Coolers do remain important at Chilly’s, of course: the business boasts 36 doors full of cold products.

As elsewhere in the country, canned cocktails remain a big trend at Chilly’s, and another opportunity for an differentiation.

“We have a huge RTD selection here, so I added some more coolers for it,” Coram explains. “Our RTDs outgrew our beer cave, so I had to buy more coolers.”

Coram’s kids see canned cocktails similarly.

“RTDs are on fire,” Matt observes. “They’re doing very well.”

“A lot of women are buying RTDs,” says Abbey. “Women of all ages. Especially the RTDs that have alcohol in them instead of malt. These are great if you’re tailgating and don’t want to bring all your mixers to make cocktails. You can just toss them in a cooler and then consume them later as is. And a lot of these RTDs are only 100 calories, and they taste really good. You really know what you’re getting from them now.”

Tapping into Other Trends

Beyond RTDs and cold beer, Coram remains perceptive of other top trends in his store and market. For instance, American whiskey nationwide has cooled off from Covid highs, plateauing or receding in sales after recent boom years. But at Chilly’s?

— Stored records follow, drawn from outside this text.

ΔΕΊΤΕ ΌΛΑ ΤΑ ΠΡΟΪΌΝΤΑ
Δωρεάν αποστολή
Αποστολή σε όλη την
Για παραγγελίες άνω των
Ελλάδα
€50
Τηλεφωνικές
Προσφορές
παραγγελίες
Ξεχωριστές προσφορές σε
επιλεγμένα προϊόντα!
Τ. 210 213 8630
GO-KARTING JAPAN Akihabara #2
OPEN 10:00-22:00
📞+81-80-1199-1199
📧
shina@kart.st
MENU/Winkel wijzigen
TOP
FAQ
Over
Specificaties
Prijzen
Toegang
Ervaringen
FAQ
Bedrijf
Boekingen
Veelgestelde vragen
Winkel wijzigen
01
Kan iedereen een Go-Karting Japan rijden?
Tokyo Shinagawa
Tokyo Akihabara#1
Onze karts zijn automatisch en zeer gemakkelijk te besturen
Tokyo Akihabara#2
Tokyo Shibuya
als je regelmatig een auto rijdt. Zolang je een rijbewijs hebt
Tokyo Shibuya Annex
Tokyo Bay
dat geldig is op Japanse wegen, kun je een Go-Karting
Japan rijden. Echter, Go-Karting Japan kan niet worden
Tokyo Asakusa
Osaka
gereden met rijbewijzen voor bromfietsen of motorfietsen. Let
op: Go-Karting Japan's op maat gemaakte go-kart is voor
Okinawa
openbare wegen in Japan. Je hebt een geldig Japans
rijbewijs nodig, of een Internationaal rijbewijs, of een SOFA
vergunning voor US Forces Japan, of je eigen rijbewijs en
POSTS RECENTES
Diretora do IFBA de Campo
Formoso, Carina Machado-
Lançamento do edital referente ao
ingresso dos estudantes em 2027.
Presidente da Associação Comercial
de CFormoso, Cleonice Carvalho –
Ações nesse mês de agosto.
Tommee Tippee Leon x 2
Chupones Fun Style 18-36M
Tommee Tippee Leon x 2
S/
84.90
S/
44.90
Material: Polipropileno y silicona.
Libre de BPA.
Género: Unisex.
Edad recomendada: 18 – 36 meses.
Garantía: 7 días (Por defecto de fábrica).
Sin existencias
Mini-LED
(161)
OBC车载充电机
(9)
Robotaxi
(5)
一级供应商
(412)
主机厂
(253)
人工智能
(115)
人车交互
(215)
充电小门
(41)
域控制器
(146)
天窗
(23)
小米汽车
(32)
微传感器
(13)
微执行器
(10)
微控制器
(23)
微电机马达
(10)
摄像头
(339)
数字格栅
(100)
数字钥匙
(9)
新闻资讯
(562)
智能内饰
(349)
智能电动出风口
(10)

“We’re a huge bourbon store and our bourbon has not leveled off,” Coram reports. Why? “We’re so close to Kentucky,” he says. “People are coming through on their way to the Bourbon Trail.”

Chilly’s sees whiskey tourists traveling from next-door Ohio, a state known for its famously generous Weller allocations. But not all Buffalo Trace products are so readily available over there, which has Ohioans making a drive. “We get more Buffalo Trace and Blanton’s versus Ohio, which doesn’t get as much of those bottles,” Coram says.

Like other whiskey retailers, Chilly’s has seen a recent shift for store pick single barrels. “It’s definitely slowed down,” Coram says. “The market has become saturated with picks. So many barrel clubs are doing them now. We still do them, but picks just aren’t unique anymore.”

“We were doing 10 to 12 picks per year just on our own,” he adds, “but now we’re down to five per year on our own, and ten more split with our co-op group.”

Chilly’s first joined their co-op 25 years ago. This setup gives a combined 55 or so independently owned stores significantly greater buying power. “We meet on Thursdays, and we buy together,” Coram says. “We buy in bulk size that we wouldn’t be able to afford or have the space for otherwise. It gives us the ability to compete with everyone in the market.”

Handling allocated whiskeys remains a tricky task. One way Chilly’s moves these bottles out of the backroom, while angering the fewest number of people, is through several local charity events. These include raffles and silent auctions for coveted releases, as well as whiskey tastings. Even people who missed out on Pappy cannot feel too mad when they had equal opportunity to snag the bottle, while money raised from the events benefits Meals on Wheels and the local VFW.

“I used to list how many of what bottles were available at these events, but smaller accounts started to get jealous of our allocations,” Coram says. “Now I just list what brands could be available,” without giving numbers.

Tequila has also ticked up at Chilly’s, matching overall U.S. trends. As for craft beer, which has seen better days nationally, “it’s still doing well here,” Coram says. “These days there are winners and losers, but the strong brands are doing well.”

Customer Service

Any decent independent beverage alcohol retailer knows that customer service is key. “We’re never going to beat Total or grocery on price,” Coram says. “We got to beat them on customer service.”

“That’s why we walk stuff out to cars,” he adds. “It’s why we hand sell things, and do charity events. People want human interactions.”

“There’s no human interactions at these bigger places,” Coram continues. “You can’t sustain grown based on process when you’re competing with these places. You’ve got to provide something that they don’t.”